Data listing:
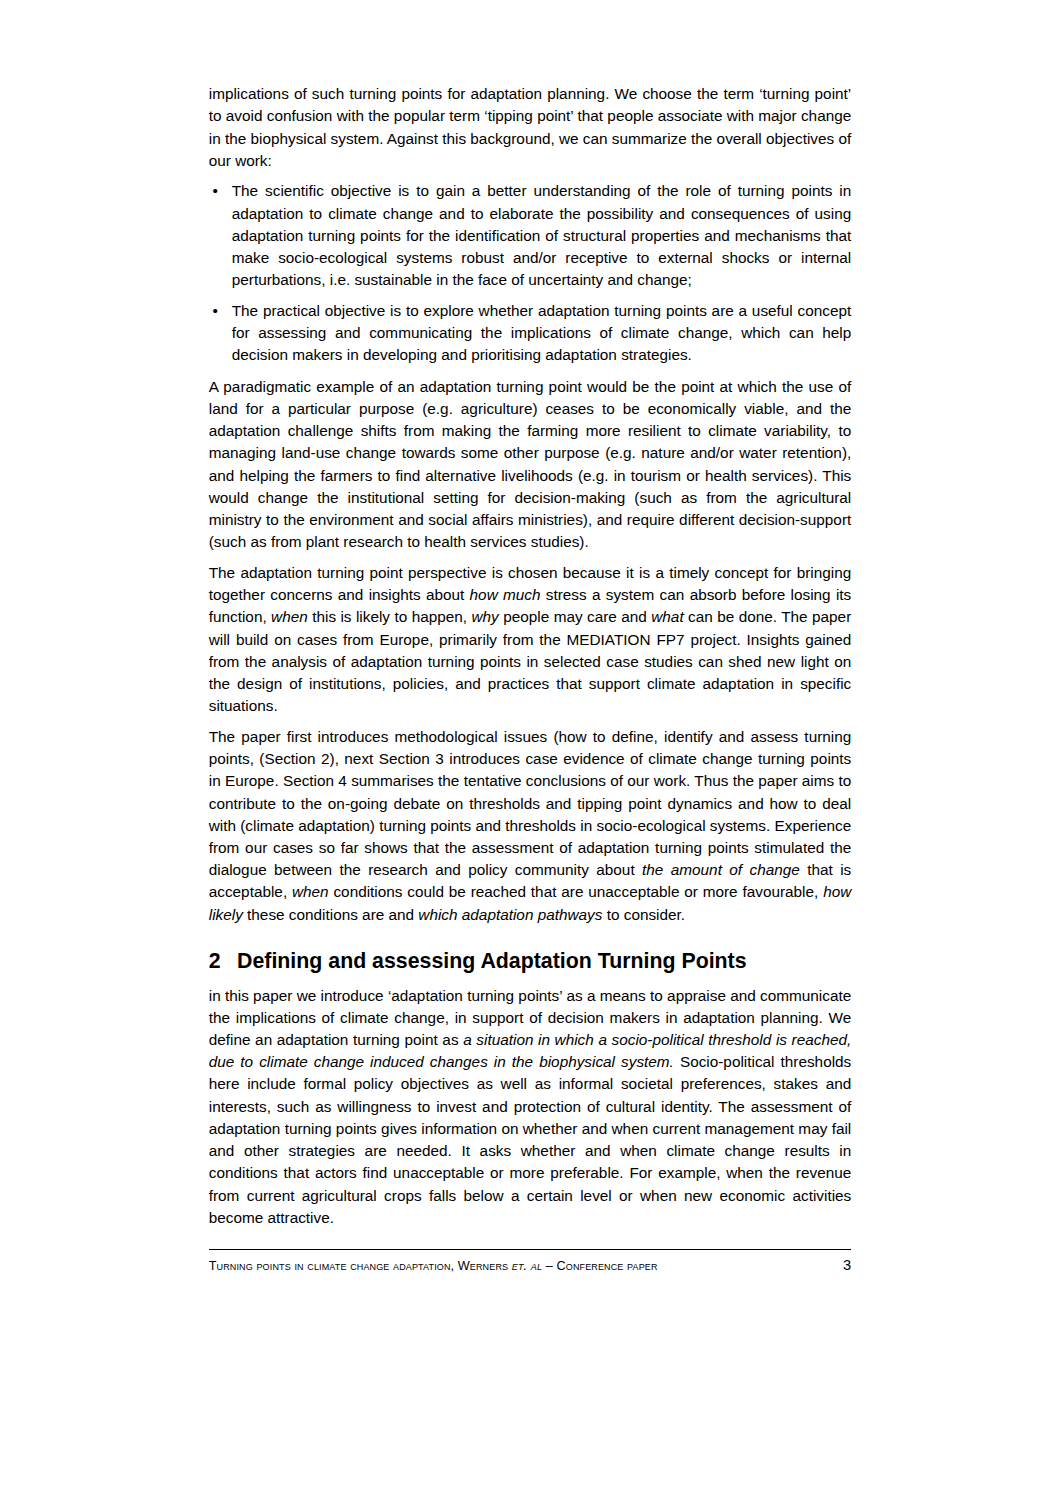implications of such turning points for adaptation planning. We choose the term ‘turning point’ to avoid confusion with the popular term ‘tipping point’ that people associate with major change in the biophysical system. Against this background, we can summarize the overall objectives of our work:
The scientific objective is to gain a better understanding of the role of turning points in adaptation to climate change and to elaborate the possibility and consequences of using adaptation turning points for the identification of structural properties and mechanisms that make socio-ecological systems robust and/or receptive to external shocks or internal perturbations, i.e. sustainable in the face of uncertainty and change;
The practical objective is to explore whether adaptation turning points are a useful concept for assessing and communicating the implications of climate change, which can help decision makers in developing and prioritising adaptation strategies.
A paradigmatic example of an adaptation turning point would be the point at which the use of land for a particular purpose (e.g. agriculture) ceases to be economically viable, and the adaptation challenge shifts from making the farming more resilient to climate variability, to managing land-use change towards some other purpose (e.g. nature and/or water retention), and helping the farmers to find alternative livelihoods (e.g. in tourism or health services). This would change the institutional setting for decision-making (such as from the agricultural ministry to the environment and social affairs ministries), and require different decision-support (such as from plant research to health services studies).
The adaptation turning point perspective is chosen because it is a timely concept for bringing together concerns and insights about how much stress a system can absorb before losing its function, when this is likely to happen, why people may care and what can be done. The paper will build on cases from Europe, primarily from the MEDIATION FP7 project. Insights gained from the analysis of adaptation turning points in selected case studies can shed new light on the design of institutions, policies, and practices that support climate adaptation in specific situations.
The paper first introduces methodological issues (how to define, identify and assess turning points, (Section 2), next Section 3 introduces case evidence of climate change turning points in Europe. Section 4 summarises the tentative conclusions of our work. Thus the paper aims to contribute to the on-going debate on thresholds and tipping point dynamics and how to deal with (climate adaptation) turning points and thresholds in socio-ecological systems. Experience from our cases so far shows that the assessment of adaptation turning points stimulated the dialogue between the research and policy community about the amount of change that is acceptable, when conditions could be reached that are unacceptable or more favourable, how likely these conditions are and which adaptation pathways to consider.
2 Defining and assessing Adaptation Turning Points
in this paper we introduce ‘adaptation turning points’ as a means to appraise and communicate the implications of climate change, in support of decision makers in adaptation planning. We define an adaptation turning point as a situation in which a socio-political threshold is reached, due to climate change induced changes in the biophysical system. Socio-political thresholds here include formal policy objectives as well as informal societal preferences, stakes and interests, such as willingness to invest and protection of cultural identity. The assessment of adaptation turning points gives information on whether and when current management may fail and other strategies are needed. It asks whether and when climate change results in conditions that actors find unacceptable or more preferable. For example, when the revenue from current agricultural crops falls below a certain level or when new economic activities become attractive.
Turning points in climate change adaptation, Werners et. al – Conference paper 3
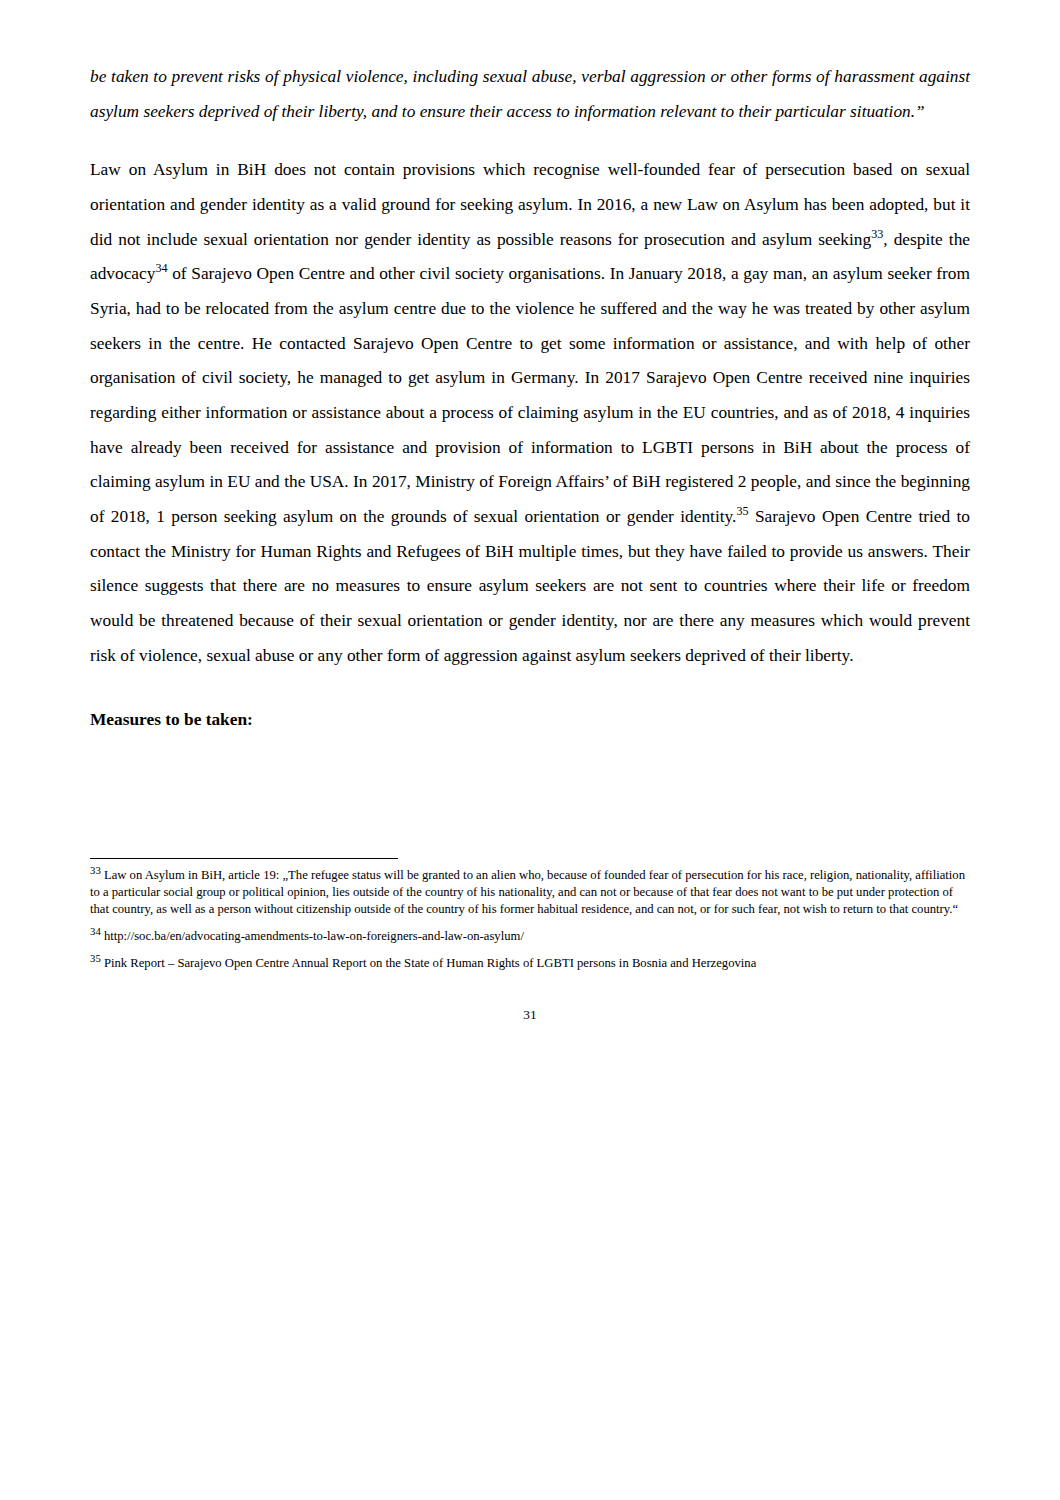be taken to prevent risks of physical violence, including sexual abuse, verbal aggression or other forms of harassment against asylum seekers deprived of their liberty, and to ensure their access to information relevant to their particular situation.”
Law on Asylum in BiH does not contain provisions which recognise well-founded fear of persecution based on sexual orientation and gender identity as a valid ground for seeking asylum. In 2016, a new Law on Asylum has been adopted, but it did not include sexual orientation nor gender identity as possible reasons for prosecution and asylum seeking33, despite the advocacy34 of Sarajevo Open Centre and other civil society organisations. In January 2018, a gay man, an asylum seeker from Syria, had to be relocated from the asylum centre due to the violence he suffered and the way he was treated by other asylum seekers in the centre. He contacted Sarajevo Open Centre to get some information or assistance, and with help of other organisation of civil society, he managed to get asylum in Germany. In 2017 Sarajevo Open Centre received nine inquiries regarding either information or assistance about a process of claiming asylum in the EU countries, and as of 2018, 4 inquiries have already been received for assistance and provision of information to LGBTI persons in BiH about the process of claiming asylum in EU and the USA. In 2017, Ministry of Foreign Affairs’ of BiH registered 2 people, and since the beginning of 2018, 1 person seeking asylum on the grounds of sexual orientation or gender identity.35 Sarajevo Open Centre tried to contact the Ministry for Human Rights and Refugees of BiH multiple times, but they have failed to provide us answers. Their silence suggests that there are no measures to ensure asylum seekers are not sent to countries where their life or freedom would be threatened because of their sexual orientation or gender identity, nor are there any measures which would prevent risk of violence, sexual abuse or any other form of aggression against asylum seekers deprived of their liberty.
Measures to be taken:
33 Law on Asylum in BiH, article 19: „The refugee status will be granted to an alien who, because of founded fear of persecution for his race, religion, nationality, affiliation to a particular social group or political opinion, lies outside of the country of his nationality, and can not or because of that fear does not want to be put under protection of that country, as well as a person without citizenship outside of the country of his former habitual residence, and can not, or for such fear, not wish to return to that country.“
34 http://soc.ba/en/advocating-amendments-to-law-on-foreigners-and-law-on-asylum/
35 Pink Report – Sarajevo Open Centre Annual Report on the State of Human Rights of LGBTI persons in Bosnia and Herzegovina
31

Work order: Using the entries above, transcribe exactly from the line that has "be taken to" through the line that has "Measures to be". Pictures are dropped.

Solution:
be taken to prevent risks of physical violence, including sexual abuse, verbal aggression or other forms of harassment against asylum seekers deprived of their liberty, and to ensure their access to information relevant to their particular situation.”
Law on Asylum in BiH does not contain provisions which recognise well-founded fear of persecution based on sexual orientation and gender identity as a valid ground for seeking asylum. In 2016, a new Law on Asylum has been adopted, but it did not include sexual orientation nor gender identity as possible reasons for prosecution and asylum seeking33, despite the advocacy34 of Sarajevo Open Centre and other civil society organisations. In January 2018, a gay man, an asylum seeker from Syria, had to be relocated from the asylum centre due to the violence he suffered and the way he was treated by other asylum seekers in the centre. He contacted Sarajevo Open Centre to get some information or assistance, and with help of other organisation of civil society, he managed to get asylum in Germany. In 2017 Sarajevo Open Centre received nine inquiries regarding either information or assistance about a process of claiming asylum in the EU countries, and as of 2018, 4 inquiries have already been received for assistance and provision of information to LGBTI persons in BiH about the process of claiming asylum in EU and the USA. In 2017, Ministry of Foreign Affairs’ of BiH registered 2 people, and since the beginning of 2018, 1 person seeking asylum on the grounds of sexual orientation or gender identity.35 Sarajevo Open Centre tried to contact the Ministry for Human Rights and Refugees of BiH multiple times, but they have failed to provide us answers. Their silence suggests that there are no measures to ensure asylum seekers are not sent to countries where their life or freedom would be threatened because of their sexual orientation or gender identity, nor are there any measures which would prevent risk of violence, sexual abuse or any other form of aggression against asylum seekers deprived of their liberty.
Measures to be taken:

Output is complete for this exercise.